Singapore Keeping Taxes Competitve

March 10, 2010 Taxation in Singapore

Interactive Session - Low Carbon - World Economic Forum on East Asia 2009Lim Hwee Hua, Second Finance Minister of Singapore, delivered a speech reassuring national MPs that the Government is taking adequate measures to maintain a competitive and fair tax system.

The speech delivered to the Singapore Ministry of Finance’s Committee of Supply Debate 2010 on March 9th, was intended to address the issues raised by members of the Committee on situations faced by Singapore and its Government. Among other topics, the speech sought to quell the concerns of several Members of Parliament (MPs) regarding taxation matters, citing multiple instances which showed that the Singapore Government’s taxation system had already adequately addressed the issue.

In regards to treatment of national businesses, the Finance Minister said that the measures implemented to boost expansion in 2009 have proven to be highly successful. He stated that the claims process which requires no separate application and is included within a company’s end of year filing, has ensured that all applicable businesses have been able to take advantage of the opportunity. He noted further that the Research and Development (R&D) tax deduction instated in 2008 saw R&D activity increase by 50% by the end of 2009.

Lim Hwee Hua said that the Government has no intentions of instating new tax privileges to Singapore’s social enterprises. He claimed that creating advantages will hinder self-sustainability for social endeavors, and that their relatively small size means that reductions in income tax will not have a significant impact on growth.

Addressing local issues, the Minister explained that the property tax increases seen by residents of Housing Development Board (HDB) dwellings were a product of the yearly property value revisal. Further, the Minister pointed to the fact that the Government did not raise property taxes in 2009 on account of the relatively weaker economy, in effect lessening the impact of the tax increases. He reminded the MPs that HDB property residents were still eligible for rebates intended to offset the property-tax revision, and the new progressive property-tax system which could save recipients SGD 240 (approx. USD 172) annually.

In response to concerns raised by several members of Parliament, the Finance Minister laid assurances that Singapore’s tax treatment of vehicles and fuel is already adequate to encourage eco-responsibility. He reminded the MPs that the Government has implemented volumetric taxation of petrol to discourage excessive use, and created several measures to ensure the economic competitiveness of fuel efficient cars, like the Green Vehicle Tax Rebate. He conceded that greater efforts should be made to convert all transport taxes to a volumetric basis, though did not commit to any timeframe for doing so, citing several issues like public transport and taxis as posing problems to the plan.

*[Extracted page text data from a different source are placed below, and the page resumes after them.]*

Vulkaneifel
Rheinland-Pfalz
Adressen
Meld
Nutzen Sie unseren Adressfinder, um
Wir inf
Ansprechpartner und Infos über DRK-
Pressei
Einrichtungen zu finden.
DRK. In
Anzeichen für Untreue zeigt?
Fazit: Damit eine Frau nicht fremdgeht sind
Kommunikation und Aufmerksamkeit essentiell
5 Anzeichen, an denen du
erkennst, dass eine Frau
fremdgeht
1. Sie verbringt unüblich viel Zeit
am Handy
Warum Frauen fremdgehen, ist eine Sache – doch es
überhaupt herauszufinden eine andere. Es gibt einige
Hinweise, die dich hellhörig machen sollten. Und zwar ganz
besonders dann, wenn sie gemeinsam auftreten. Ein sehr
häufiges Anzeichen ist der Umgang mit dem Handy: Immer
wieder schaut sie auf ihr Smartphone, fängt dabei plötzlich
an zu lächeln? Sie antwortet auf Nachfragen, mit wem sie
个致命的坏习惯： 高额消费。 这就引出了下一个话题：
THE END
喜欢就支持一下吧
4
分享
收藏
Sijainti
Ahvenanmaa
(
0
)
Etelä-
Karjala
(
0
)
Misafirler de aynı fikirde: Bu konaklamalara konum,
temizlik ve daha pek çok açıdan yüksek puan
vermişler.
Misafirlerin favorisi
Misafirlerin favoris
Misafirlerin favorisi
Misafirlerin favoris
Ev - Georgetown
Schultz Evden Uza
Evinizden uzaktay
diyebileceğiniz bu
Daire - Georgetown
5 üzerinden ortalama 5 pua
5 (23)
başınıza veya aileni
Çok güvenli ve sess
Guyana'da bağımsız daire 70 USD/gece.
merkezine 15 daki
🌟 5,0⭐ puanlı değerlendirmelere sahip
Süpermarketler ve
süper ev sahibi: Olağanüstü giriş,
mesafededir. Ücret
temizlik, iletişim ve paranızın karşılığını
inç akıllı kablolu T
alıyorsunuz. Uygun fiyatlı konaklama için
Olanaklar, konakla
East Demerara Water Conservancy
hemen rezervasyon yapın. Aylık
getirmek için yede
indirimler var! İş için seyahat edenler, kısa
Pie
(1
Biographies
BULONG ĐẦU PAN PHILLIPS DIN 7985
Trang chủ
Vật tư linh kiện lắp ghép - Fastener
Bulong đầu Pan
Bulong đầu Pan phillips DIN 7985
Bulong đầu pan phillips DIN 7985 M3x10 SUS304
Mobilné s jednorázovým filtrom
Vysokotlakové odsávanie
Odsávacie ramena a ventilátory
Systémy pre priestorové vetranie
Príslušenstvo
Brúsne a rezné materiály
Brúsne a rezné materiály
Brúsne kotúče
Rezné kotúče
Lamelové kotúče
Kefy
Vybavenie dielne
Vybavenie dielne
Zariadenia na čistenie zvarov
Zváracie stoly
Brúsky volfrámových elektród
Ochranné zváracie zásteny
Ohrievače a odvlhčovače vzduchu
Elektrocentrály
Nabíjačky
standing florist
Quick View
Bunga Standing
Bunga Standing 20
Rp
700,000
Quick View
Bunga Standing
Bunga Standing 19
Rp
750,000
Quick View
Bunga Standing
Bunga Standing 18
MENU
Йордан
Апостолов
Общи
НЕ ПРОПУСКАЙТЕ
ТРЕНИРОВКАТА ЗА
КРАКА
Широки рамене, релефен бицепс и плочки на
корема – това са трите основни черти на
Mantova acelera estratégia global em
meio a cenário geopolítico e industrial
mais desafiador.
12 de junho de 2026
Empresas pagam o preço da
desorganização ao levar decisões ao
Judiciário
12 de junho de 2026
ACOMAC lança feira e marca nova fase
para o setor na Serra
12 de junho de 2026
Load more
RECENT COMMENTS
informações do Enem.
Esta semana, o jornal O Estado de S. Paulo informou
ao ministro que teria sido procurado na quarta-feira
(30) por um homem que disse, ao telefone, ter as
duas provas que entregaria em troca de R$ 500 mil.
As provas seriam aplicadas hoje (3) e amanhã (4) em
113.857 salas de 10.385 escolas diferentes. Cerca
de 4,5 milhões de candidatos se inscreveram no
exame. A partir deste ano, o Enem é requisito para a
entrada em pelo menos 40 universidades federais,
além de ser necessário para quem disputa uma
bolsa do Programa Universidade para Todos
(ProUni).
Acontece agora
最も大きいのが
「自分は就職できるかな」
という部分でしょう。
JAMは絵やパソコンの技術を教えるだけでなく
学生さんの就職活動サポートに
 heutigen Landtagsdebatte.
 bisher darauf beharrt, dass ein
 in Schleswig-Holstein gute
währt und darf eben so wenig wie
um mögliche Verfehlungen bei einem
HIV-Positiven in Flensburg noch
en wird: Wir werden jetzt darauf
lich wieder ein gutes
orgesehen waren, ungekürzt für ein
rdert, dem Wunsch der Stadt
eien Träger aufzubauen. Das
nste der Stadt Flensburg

The speech also covered optimal method for the Government to utilize its resources and maintain efficiency; indentifying measures to assist expansion of national businesses; and, ensuring readiness for future implementation of e-Government initiatives.

Summarizing, Lim Hwee Hua reitatrated the positive state of the country’s tax system, saying: “We also use our tax regime to help promote social and economic objectives. We strive to keep our tax regime competitive to give businesses and individuals incentive for enterprise and effort.”